*INSTRUCTION 1*
Answer these questions about the code, one line each:
(a) What HBase table name is set in TBLPROPERTIES?
(b) What app name is given to the SparkConf?
(c) Which Kafka topic is placed in the kafkaTopic array?
*INSTRUCTION 2*
Revise the code from "import scala.collection.mutable.ArrayBuffer" to "ssc = new StreamingContext(conf,Seconds(1))", changing "StreamingKafkaTest" to "StockStreamJob".
*INSTRUCTION 3*
Summarize the code in two sentences.

*TEXT*
□ □ □ □
CREATE TABLE StockInfo(
stockkey string,
stockmarket string,
stockcode string,
stockname string,
stockdate string,
stockopen string,
stockend string,
highest string,
lowest string,
ts string,
tn string,
zf string,
zdf string,
zde string,
ch string)
STORED BY 'org.apache.hadoop.hive.hbase.HBaseStorageHandler'
WITH SERDEPROPERTIES ("hbase.columns.mapping" = 
":key,
info:stockmarket,
info:stockcode,
info:stockname,
info:stockdate,
info:stockopen,
info:stockend,
info:highest,
info:lowest,
info:ts,
info:tn,
info:zf,
info:zdf,
info:zde,
info:ch
")
TBLPROPERTIES ("hbase.table.name" = "StockInfo");

Spark Streaming

SparkStreamTest

import com.alibaba.fastjson.JSON.parseObject
import com.alibaba.fastjson.{JSON, JSONArray, JSONObject}
import org.apache.hadoop.hbase.{HBaseConfiguration, TableName}
import org.apache.hadoop.hbase.client.{ConnectionFactory, Put}
import org.apache.hadoop.hbase.io.ImmutableBytesWritable
import org.apache.hadoop.hbase.mapred.TableOutputFormat
import org.apache.hadoop.hbase.util.Bytes
import org.apache.hadoop.mapred.JobConf
import org.apache.kafka.clients.consumer.ConsumerRecord
import org.apache.spark.streaming._
import org.apache.spark.SparkConf
import org.apache.kafka.common.serialization.StringDeserializer
import org.apache.log4j.{Level, Logger}
import org.apache.spark.rdd.RDD
import org.apache.spark.streaming.dstream.{DStream, InputDStream}
import org.apache.spark.streaming.kafka010.{KafkaUtils, LocationStrategies, LocationStrategy}
import org.apache.spark.streaming.kafka010.ConsumerStrategies.Subscribe

import scala.collection.mutable.ArrayBuffer

object SparkStreamTest {
  Logger.getLogger("org").setLevel(Level.ERROR);
  def main(args: Array[String]): Unit = {
    println("spark启动中")
    val conf = new SparkConf()
      .setMaster("local[*]")
      .setAppName("StreamingKafkaTest")
    val ssc = new StreamingContext(conf,Seconds(1))
    ssc.checkpoint("hdfs://server1:9000/spark-checkpoint")
    val kafkaTopic = Array("mytopic")
    val kafkaParams = Map[String,Object](
      "bootstrap.servers" -> "server1:9092,server2:9092,server3:9092",
      "key.deserializer"->classOf[StringDeserializer],
      "value.deserializer"->classOf[StringDeserializer],
      "group.id"->"1",
      "enable.auto.commit"->(false : java.lang.Boolean)
□ □ □ □
*SOURCE DATA*
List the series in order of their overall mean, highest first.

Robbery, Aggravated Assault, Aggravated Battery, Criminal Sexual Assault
□ □ □ □
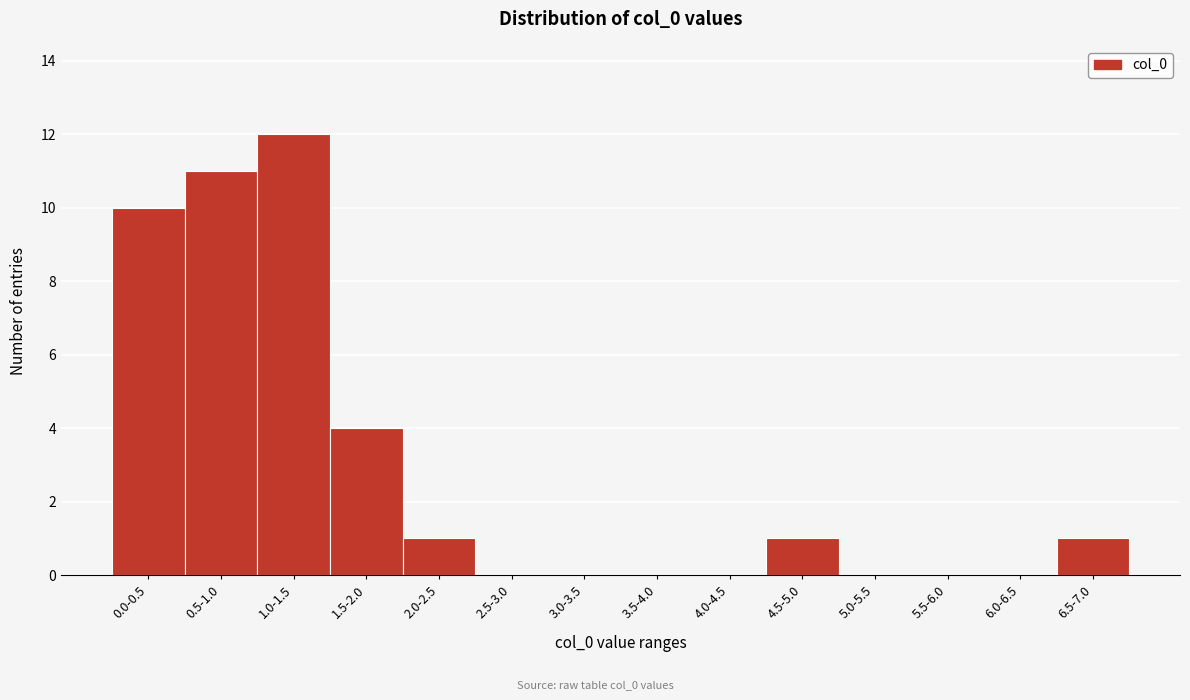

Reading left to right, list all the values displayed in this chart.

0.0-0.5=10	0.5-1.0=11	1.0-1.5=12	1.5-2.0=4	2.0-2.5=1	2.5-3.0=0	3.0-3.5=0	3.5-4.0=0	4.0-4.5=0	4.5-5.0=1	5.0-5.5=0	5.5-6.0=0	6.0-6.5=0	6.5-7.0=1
□ □ □ □
*WRITTEN REPLY 1*
(a) StockInfo
(b) StreamingKafkaTest
(c) mytopic

*WRITTEN REPLY 2*
import scala.collection.mutable.ArrayBuffer

object SparkStreamTest {
  Logger.getLogger("org").setLevel(Level.ERROR);
  def main(args: Array[String]): Unit = {
    println("spark启动中")
    val conf = new SparkConf()
      .setMaster("local[*]")
      .setAppName("StockStreamJob")
    val ssc = new StreamingContext(conf,Seconds(1))

*WRITTEN REPLY 3*
A Hive table named StockInfo is created with string columns, stored through the HBaseStorageHandler, and mapped to the row key and the "info" column family of the HBase table StockInfo. A Scala object called SparkStreamTest then builds a local Spark streaming context with one-second batches and an HDFS checkpoint, and it sets Kafka parameters on servers server1, server2 and server3 for the topic "mytopic" with auto-commit turned off.